Warisan Etika Perang dalam Lintasan Sejarah Dunia

Ketegangan geopolitik kontemporer, seperti konflik antara Iran dan Israel serta perang berkepanjangan Rusia-Ukraina, memperlihatkan bahwa perang masa kini tak hanya menjadi ajang perebutan kekuasaan, tetapi juga sumber penderitaan sipil dan kehancuran nilai-nilai kemanusiaan.

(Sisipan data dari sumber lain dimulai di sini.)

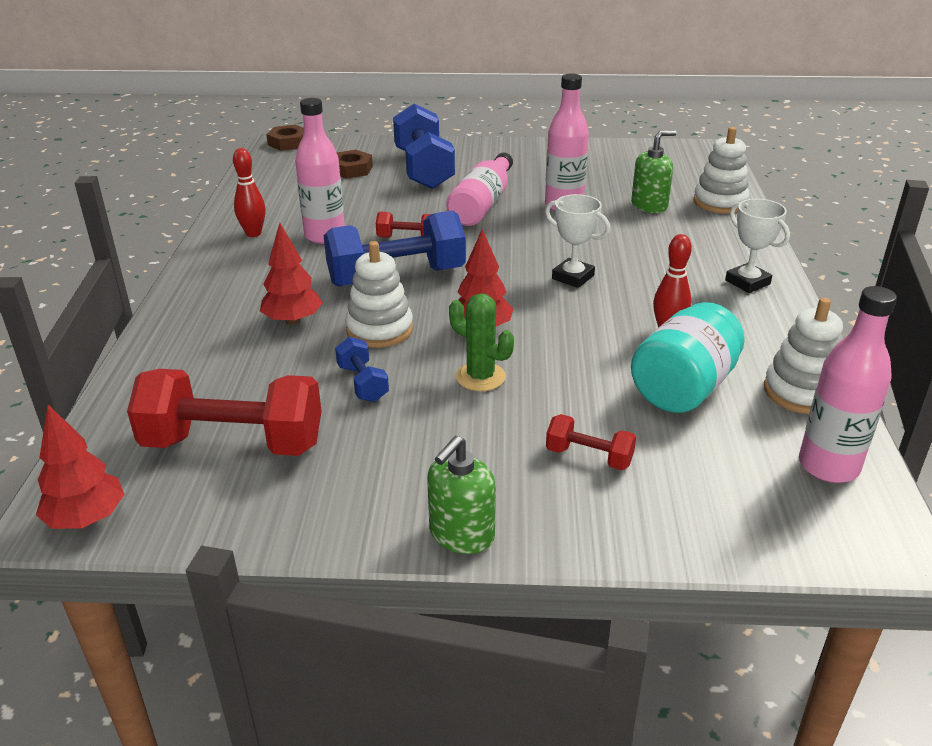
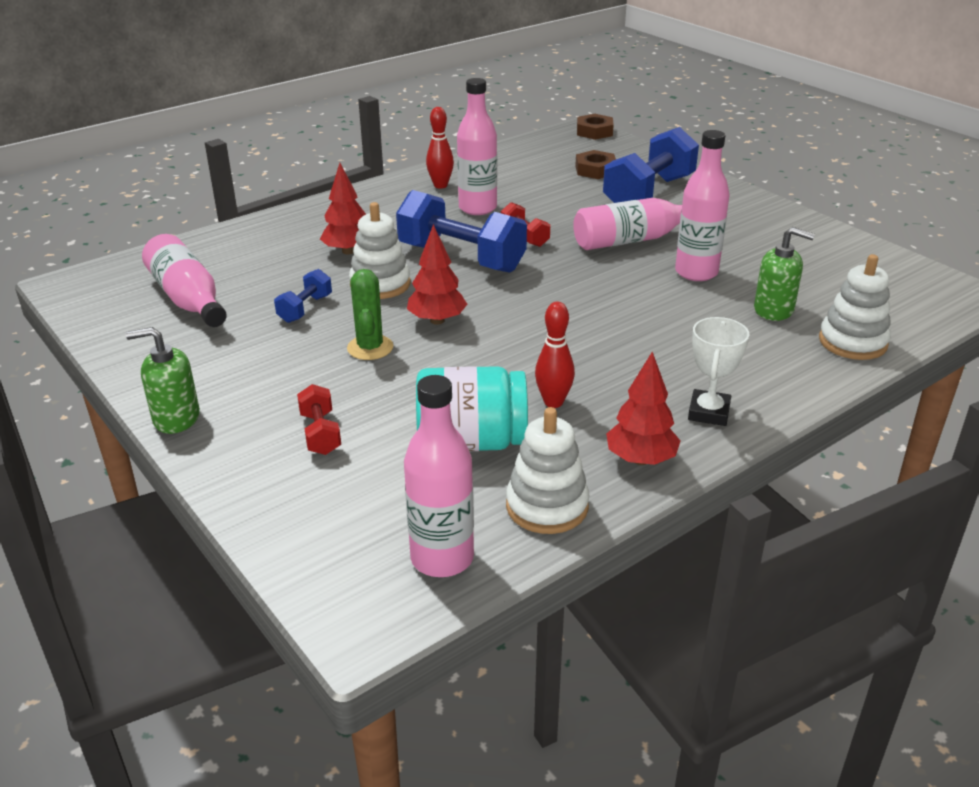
camera: 50 degrees right, 0 degrees up
red tree [36,405,125,529] -> red tree moved to [606,352,680,465]
red dumbbell [127,369,322,456] -> pink bottle [142,234,227,327]
white trophy [545,194,610,288] -> none

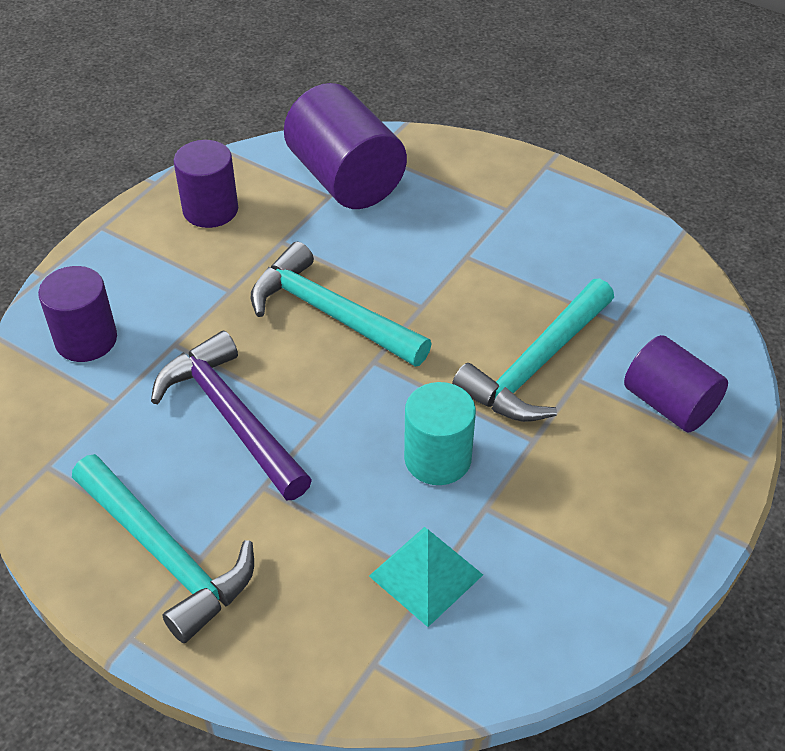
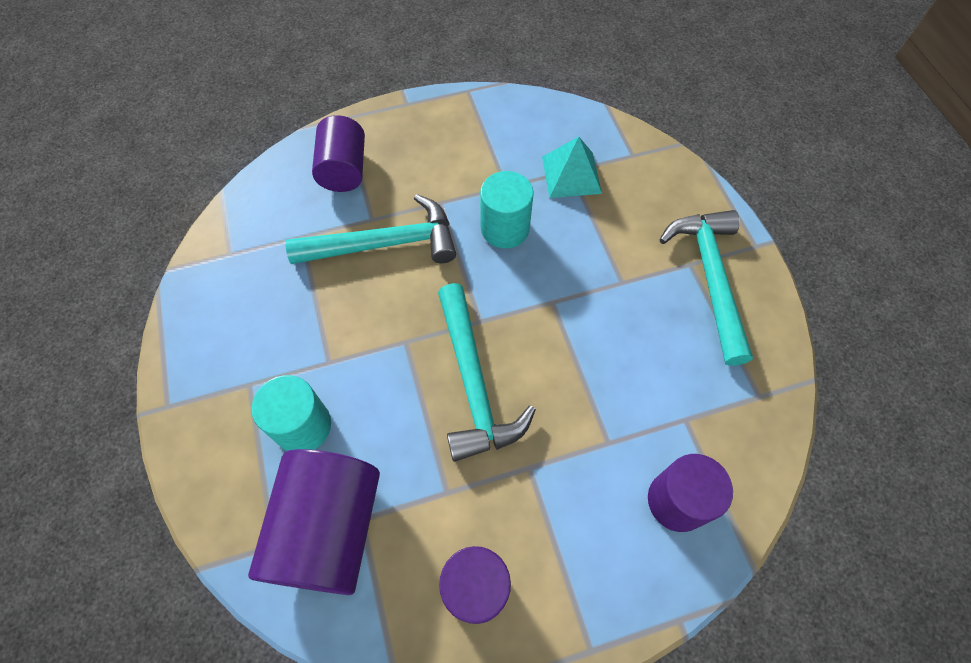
camera: 140 degrees left, 15 degrees up
purple hammer [151,331,312,500] -> none
none -> turquoise cylinder [251,375,331,451]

Meski dunia telah mengenal berbagai hukum dan konvensi internasional untuk membatasi kekejaman perang, kenyataan di lapangan menunjukkan bahwa etika kerap terpinggirkan. Fasilitas publik seperti rumah sakit, sekolah, bahkan tempat ibadah menjadi target serangan. Masyarakat sipil, yang tidak terlibat langsung dalam pertempuran, justru menjadi korban terbesar dari konflik bersenjata.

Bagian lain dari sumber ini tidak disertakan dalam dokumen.